#### PASSAGE SHOWN:
..........
One answer might be that the method breaks associations. By a part of the self being “non reactive” to the emotions coming up, the fear/threat of the emotion becomes dissociated from the self. The passive watching tells the brain that what the unconscious considers a threat actually is not threatening any longer to the self. Not reacting to emotion while at the same time feeling the emotion, ends up training the mind to let it go. Neuronally, the synaptic connections of “learning” begin to weaken and disintegrate. The engram or whatever is no longer associated with a threat to the conscious self.
I think this “witness aspect” is key. If one does not engage that “stoic” observer, it seems that what happens is that one feels some of the emotion, but cannot handle all of the emotion. In other words, if one is only feeling the feelury, and doesn’t feel as if a part of oneself is a “witness,” then it seems to engage in repression again. In the brain, it could be that there is dual activation of the first perspective and various brain emotion centers (studies on mindfulness could shed light on this (Markič and Kordeš, (2016)). If one does not create a “witness,” it appears that the conscious self feels as if it is still threatened by the emotion and various mechanisms repress the remainder of the emotion. This might be why “crying” can be very healthy and necessary at times, but it doesn’t seem to actually lead to closure as much of the feeling is still being inhibited. We’ve all known people who can cry forever, or if they are addicted to rage, the rage only subsides for a brief period after expression of it, only to return. But of course, in reality, it never left, the majority of it just went back under consciousness.
..........
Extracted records

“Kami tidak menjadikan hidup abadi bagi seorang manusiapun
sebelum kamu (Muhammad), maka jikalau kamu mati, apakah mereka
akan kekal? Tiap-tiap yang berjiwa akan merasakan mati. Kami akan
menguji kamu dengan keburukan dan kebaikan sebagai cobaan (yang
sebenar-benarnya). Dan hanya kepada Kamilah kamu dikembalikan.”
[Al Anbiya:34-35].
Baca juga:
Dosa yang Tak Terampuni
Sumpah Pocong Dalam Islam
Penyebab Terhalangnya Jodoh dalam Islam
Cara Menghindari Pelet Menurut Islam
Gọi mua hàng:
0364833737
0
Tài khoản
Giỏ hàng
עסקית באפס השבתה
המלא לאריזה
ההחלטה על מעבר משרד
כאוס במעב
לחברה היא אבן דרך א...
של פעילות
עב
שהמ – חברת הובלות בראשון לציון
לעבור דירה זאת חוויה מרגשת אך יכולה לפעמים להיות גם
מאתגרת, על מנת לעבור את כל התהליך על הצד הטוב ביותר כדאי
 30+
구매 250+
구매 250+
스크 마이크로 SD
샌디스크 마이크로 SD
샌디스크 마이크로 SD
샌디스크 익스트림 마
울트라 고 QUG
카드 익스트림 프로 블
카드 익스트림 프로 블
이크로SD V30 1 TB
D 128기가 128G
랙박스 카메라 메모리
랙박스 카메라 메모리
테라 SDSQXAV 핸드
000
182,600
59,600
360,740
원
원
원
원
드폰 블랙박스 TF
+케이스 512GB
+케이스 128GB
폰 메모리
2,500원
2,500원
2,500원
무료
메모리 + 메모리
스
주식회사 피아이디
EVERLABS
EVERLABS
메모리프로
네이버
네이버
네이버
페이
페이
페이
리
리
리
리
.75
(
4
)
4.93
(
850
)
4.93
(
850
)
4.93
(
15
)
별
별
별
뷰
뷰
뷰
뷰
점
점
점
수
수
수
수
..........
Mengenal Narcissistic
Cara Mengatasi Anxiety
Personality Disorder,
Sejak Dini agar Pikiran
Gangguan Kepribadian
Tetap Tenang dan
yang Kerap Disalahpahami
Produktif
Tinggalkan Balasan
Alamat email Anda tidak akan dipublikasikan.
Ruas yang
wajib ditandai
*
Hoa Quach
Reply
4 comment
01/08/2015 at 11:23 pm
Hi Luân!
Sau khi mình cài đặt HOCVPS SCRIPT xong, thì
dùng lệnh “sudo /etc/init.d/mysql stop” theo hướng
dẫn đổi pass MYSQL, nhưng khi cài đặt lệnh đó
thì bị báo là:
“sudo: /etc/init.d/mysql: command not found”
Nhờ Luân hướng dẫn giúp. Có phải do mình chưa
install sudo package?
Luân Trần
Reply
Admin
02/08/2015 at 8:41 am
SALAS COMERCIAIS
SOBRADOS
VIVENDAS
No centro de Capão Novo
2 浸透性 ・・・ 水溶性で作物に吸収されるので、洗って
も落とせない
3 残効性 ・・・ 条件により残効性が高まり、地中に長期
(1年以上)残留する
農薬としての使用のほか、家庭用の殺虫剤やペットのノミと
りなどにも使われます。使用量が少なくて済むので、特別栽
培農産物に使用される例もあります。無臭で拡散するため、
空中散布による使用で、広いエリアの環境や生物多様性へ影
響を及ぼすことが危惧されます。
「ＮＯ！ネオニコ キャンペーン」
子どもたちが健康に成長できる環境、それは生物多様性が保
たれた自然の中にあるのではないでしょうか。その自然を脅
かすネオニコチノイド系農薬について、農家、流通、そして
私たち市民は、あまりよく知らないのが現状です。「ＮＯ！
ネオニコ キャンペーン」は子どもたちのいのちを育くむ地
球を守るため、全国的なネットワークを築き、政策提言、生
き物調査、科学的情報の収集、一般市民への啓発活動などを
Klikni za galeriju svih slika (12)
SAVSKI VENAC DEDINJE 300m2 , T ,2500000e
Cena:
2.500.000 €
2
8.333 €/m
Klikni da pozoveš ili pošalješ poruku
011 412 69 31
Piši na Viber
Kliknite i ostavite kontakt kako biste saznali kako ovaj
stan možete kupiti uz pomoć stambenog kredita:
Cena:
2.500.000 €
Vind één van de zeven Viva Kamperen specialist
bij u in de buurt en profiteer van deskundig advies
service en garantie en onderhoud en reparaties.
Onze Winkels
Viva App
..........
#### PROBLEMS AND TASKS:
**A.** Decide whether each statement agrees with the passage on witnessing emotion: (i) not reacting to an emotion while feeling it trains the mind to let the emotion go; (ii) crying leads to closure because the feeling is fully released; (iii) for someone addicted to rage, expressing it makes the rage go away for good. Answer yes or no for each and quote the words of the passage that decide it.
**B.** Carry on the passage about witnessing emotion, starting right after its last sentence.

#### EXPECTED RESPONSES:
**A.**
(i) Yes: "Not reacting to emotion while at the same time feeling the emotion, ends up training the mind to let it go."
(ii) No: "it doesn’t seem to actually lead to closure as much of the feeling is still being inhibited."
(iii) No: "the rage only subsides for a brief period after expression of it, only to return."

**B.**
Conclusion: The Future
The idea of repression is controversial in neuroscience. However, it appears that there is evidence for repression experimentally and clinically. Moreover, there are plausible models and mechanisms that could explain how repression could function. It’s important to note that emotional repression doesn’t necessarily mean 1) that the blocking out of emotion is completely unconsciously done, or 2) that the entirety of an emotion is blocked from consciousness. A broader view of repression includes a conscious pushing out of unwanted emotion, and an unconscious repression of the depths of the emotion not consciously experienced. Repression was said to exist in order to help a person continue functioning and also to protect the person's sense of self psychologically, and further, these were evolutionarily beneficial. I also tried to give an account as to why emotions could give the feeling of “building up,” and how the “releasing” method of emotion could be effectively therapeutic. The most likely explanation, I think, is that the mixture of feeling the emotions and not reacting to them, breaks the associations between the emotions and the sense of the self (psychologically).
For the future, the aim is to conduct a more thorough literature review of the neuroscience of repression, and consider possible experimental methods to test repression as well as the releasing method. Expanding the counter arguments and objections will also be necessary, while at once giving a more thorough development of potential neural mechanisms for repression and the release of emotion - separating the improbable from the possible.